While Western models prioritize structure and evidence-based tools, Indigenous approaches emphasize balance, interconnectedness, and spirit. At NATIVation, we strive to hold both ways of knowing—bringing together clinical integrity and cultural wisdom to create a truly decolonized healing space.
Core Principles of Decolonized Therapy
At NATIVation Counseling, decolonized therapy is more than a method—it is a return to right relationship with self, community, culture, and land. Here are the guiding principles behind our work:
- Contextualized Trauma: Recognize that trauma is not just psychological, it is cultural, historical, and collective.
- Cultural Humility: Therapists act as allies and learners, not all-knowing experts.
- Two-Eyed Seeing: Blend the strengths of Western tools like EMDR with Indigenous knowledge and ceremony.
- Community and Ceremony: Healing includes elders, peers, and ritual—especially when traditional practices have been disrupted.
- Land-Based Healing: Connection to place, nature, and ancestral lands supports regulation and reconnection.
Society for Psychotherapy – A Call to Action: Decolonizing Clinical Practice
Decolonizing EMDR: Centering Voice and Ceremony
EMDR (Eye Movement Desensitization and Reprocessing) is a powerful trauma modality, but it’s rooted in Western understandings of psychology. To be truly effective for Indigenous and historically marginalized clients, it must be decolonized.
According to the Touchstone Institute, this means:
- Centering client voice and autonomy
- Validating systemic trauma, not just individual pain
- Embedding EMDR within cultural rituals, such as smudging, drumming, or tobacco offering
- Recognizing that safety is not universal, and trauma may come from the systems clients must still live within
At NATIVation, we practice EMDR as ceremony. Clients aren’t just reducing symptoms, they’re reclaiming names, stories, and belonging.
The Research Behind Decolonized Therapy
This movement is not only culturally valid—it is evidence-supported.

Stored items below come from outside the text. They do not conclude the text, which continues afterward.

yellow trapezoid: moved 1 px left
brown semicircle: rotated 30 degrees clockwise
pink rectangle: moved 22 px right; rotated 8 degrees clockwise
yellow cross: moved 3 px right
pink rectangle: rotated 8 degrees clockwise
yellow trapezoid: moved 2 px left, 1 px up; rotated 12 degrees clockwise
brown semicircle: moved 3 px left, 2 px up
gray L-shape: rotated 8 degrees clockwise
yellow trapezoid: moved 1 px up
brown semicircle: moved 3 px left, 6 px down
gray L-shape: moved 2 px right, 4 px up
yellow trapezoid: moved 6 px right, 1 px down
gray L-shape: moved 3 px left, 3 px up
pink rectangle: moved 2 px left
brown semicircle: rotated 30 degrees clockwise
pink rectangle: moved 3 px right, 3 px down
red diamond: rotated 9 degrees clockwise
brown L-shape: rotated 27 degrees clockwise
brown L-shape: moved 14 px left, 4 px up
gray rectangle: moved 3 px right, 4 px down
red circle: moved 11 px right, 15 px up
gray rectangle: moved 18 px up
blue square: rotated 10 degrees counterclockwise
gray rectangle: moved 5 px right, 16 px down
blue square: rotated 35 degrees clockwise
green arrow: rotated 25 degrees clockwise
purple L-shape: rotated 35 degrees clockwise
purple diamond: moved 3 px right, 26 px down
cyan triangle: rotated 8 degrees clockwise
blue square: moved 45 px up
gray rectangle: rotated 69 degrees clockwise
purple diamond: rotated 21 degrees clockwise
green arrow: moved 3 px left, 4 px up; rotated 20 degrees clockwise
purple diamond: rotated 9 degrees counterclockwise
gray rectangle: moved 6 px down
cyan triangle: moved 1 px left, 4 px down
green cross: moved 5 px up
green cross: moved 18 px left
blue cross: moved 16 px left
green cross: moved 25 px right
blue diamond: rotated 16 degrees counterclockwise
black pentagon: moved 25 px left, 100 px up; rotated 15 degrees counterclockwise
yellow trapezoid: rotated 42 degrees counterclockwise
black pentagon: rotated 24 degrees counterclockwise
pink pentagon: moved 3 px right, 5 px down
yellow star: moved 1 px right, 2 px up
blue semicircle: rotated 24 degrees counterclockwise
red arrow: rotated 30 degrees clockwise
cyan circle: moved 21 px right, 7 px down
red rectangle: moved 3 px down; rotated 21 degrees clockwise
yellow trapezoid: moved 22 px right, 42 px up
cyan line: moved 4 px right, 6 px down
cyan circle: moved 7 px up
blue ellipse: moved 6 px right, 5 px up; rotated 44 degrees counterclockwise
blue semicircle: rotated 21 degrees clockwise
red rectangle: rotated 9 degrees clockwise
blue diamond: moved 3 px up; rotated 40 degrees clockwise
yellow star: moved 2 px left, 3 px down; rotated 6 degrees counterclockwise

Research from multiple institutions affirms the need for more inclusive, Indigenous-centered mental health practices:
- Hosny (Harvard, 2024): Offers a Global South framework for decolonizing clinical psychology, with eight actionable steps.

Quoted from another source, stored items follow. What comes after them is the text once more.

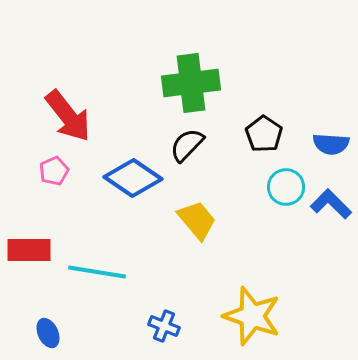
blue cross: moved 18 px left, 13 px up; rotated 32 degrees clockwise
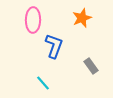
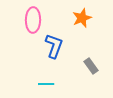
cyan line: moved 3 px right, 1 px down; rotated 49 degrees counterclockwise
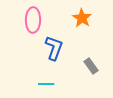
orange star: rotated 18 degrees counterclockwise
blue L-shape: moved 2 px down
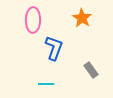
gray rectangle: moved 4 px down
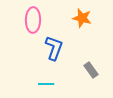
orange star: rotated 18 degrees counterclockwise
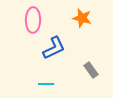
blue L-shape: rotated 45 degrees clockwise
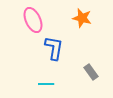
pink ellipse: rotated 25 degrees counterclockwise
blue L-shape: rotated 55 degrees counterclockwise
gray rectangle: moved 2 px down
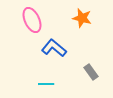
pink ellipse: moved 1 px left
blue L-shape: rotated 60 degrees counterclockwise
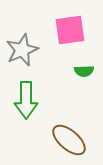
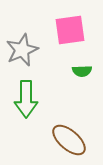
green semicircle: moved 2 px left
green arrow: moved 1 px up
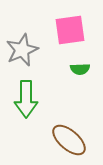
green semicircle: moved 2 px left, 2 px up
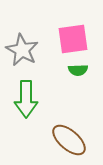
pink square: moved 3 px right, 9 px down
gray star: rotated 20 degrees counterclockwise
green semicircle: moved 2 px left, 1 px down
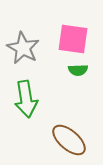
pink square: rotated 16 degrees clockwise
gray star: moved 1 px right, 2 px up
green arrow: rotated 9 degrees counterclockwise
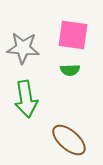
pink square: moved 4 px up
gray star: rotated 24 degrees counterclockwise
green semicircle: moved 8 px left
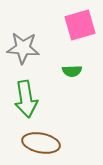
pink square: moved 7 px right, 10 px up; rotated 24 degrees counterclockwise
green semicircle: moved 2 px right, 1 px down
brown ellipse: moved 28 px left, 3 px down; rotated 30 degrees counterclockwise
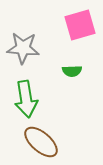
brown ellipse: moved 1 px up; rotated 30 degrees clockwise
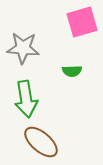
pink square: moved 2 px right, 3 px up
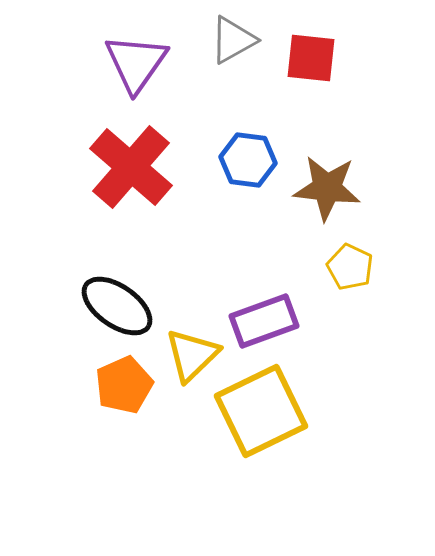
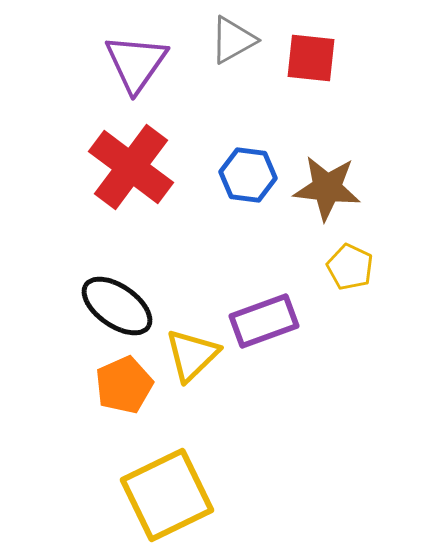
blue hexagon: moved 15 px down
red cross: rotated 4 degrees counterclockwise
yellow square: moved 94 px left, 84 px down
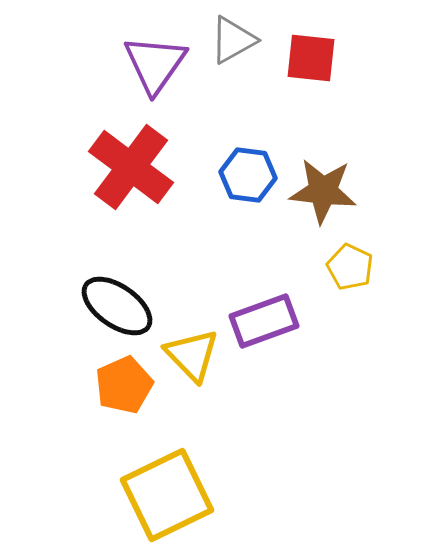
purple triangle: moved 19 px right, 1 px down
brown star: moved 4 px left, 3 px down
yellow triangle: rotated 30 degrees counterclockwise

- Lewis et al. (2018): Found that the EMPOWER training model increases clinician cultural humility and improves outcomes for Indigenous clients.

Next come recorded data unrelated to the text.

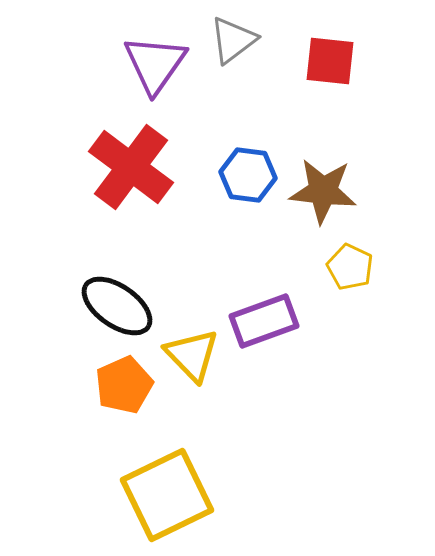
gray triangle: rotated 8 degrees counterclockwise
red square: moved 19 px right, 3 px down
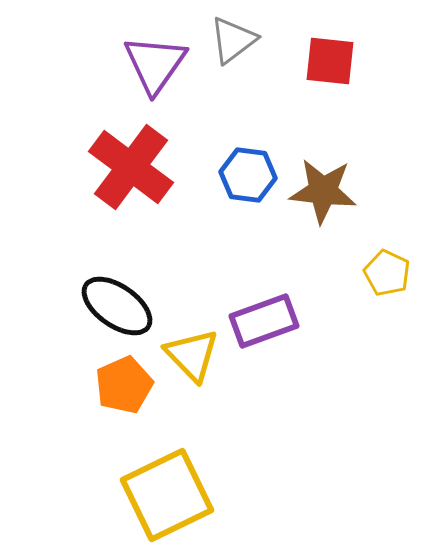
yellow pentagon: moved 37 px right, 6 px down
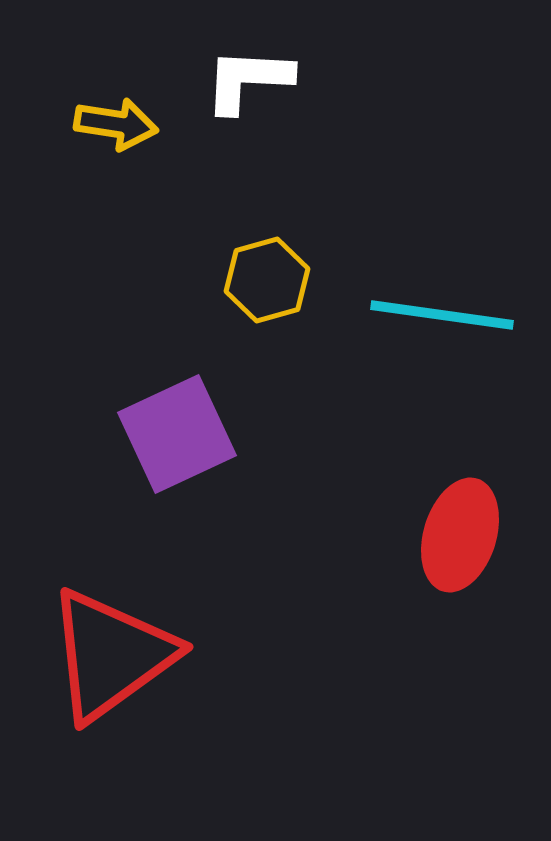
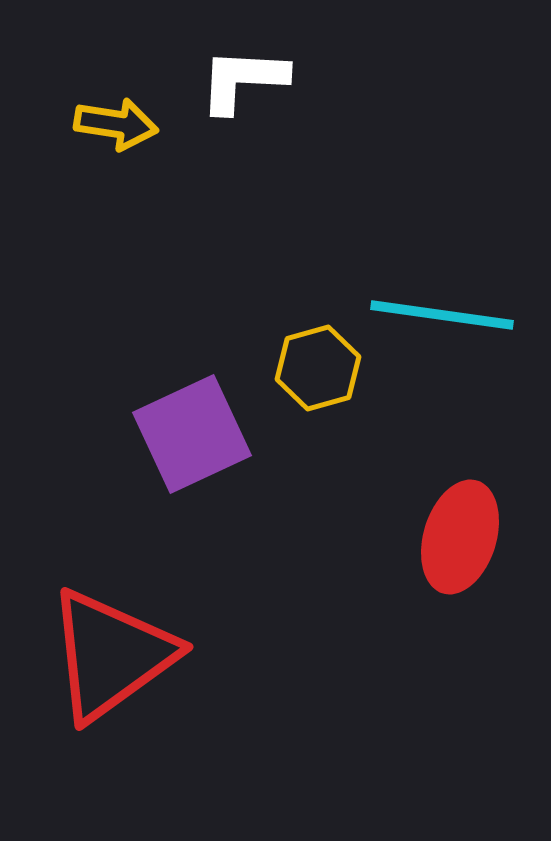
white L-shape: moved 5 px left
yellow hexagon: moved 51 px right, 88 px down
purple square: moved 15 px right
red ellipse: moved 2 px down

How NATIVation Counseling Embodies Decolonized Therapy
Our work at NATIVation is grounded in Indigenous values, not just incorporated into them. Here’s how that shows up in practice:
- Culturally Grounded Frameworks: We use models like the Seven Grandfather Teachings and Medicine Wheel to guide healing.
- Adapted Modalities: Western tools like EMDR, CBT, and hypnotherapy are reinterpreted through a decolonized lens.
- Community & Ceremony: We collaborate with elders and co-create rituals, especially where traditions were disrupted by colonialism.
- Identity Empowerment: We help clients shed colonial labels and reconnect to voice, purpose, and ancestral truth.
- Holistic Healing: We invite the body, mind, spirit, and land into the therapeutic space—not as extras, but as essentials.
A Message for Therapists: Where to Begin
Decolonizing your own practice is not a checkbox—it’s a transformation. If you’re a therapist looking to do this work, here are some starting points:
- Reflect on your own education and biases
- Learn directly from Indigenous knowledge holders
- Incorporate land, story, and ceremony into your practice
- Let your clients lead—their wisdom matters
- Understand that this is not about inclusion—it’s about undoing erasure
Ji Youn Kim – 8 Ways I Try to Decolonize Therapy
Therapy as Reclamation
Decolonizing therapy is about more than method—it’s about memory, truth, and liberation.
It’s about restoring what colonization tried to take: identity, connection, land, and spirit. At NATIVation Counseling, we are not just doing therapy. We are remembering, reclaiming, and reimagining healing.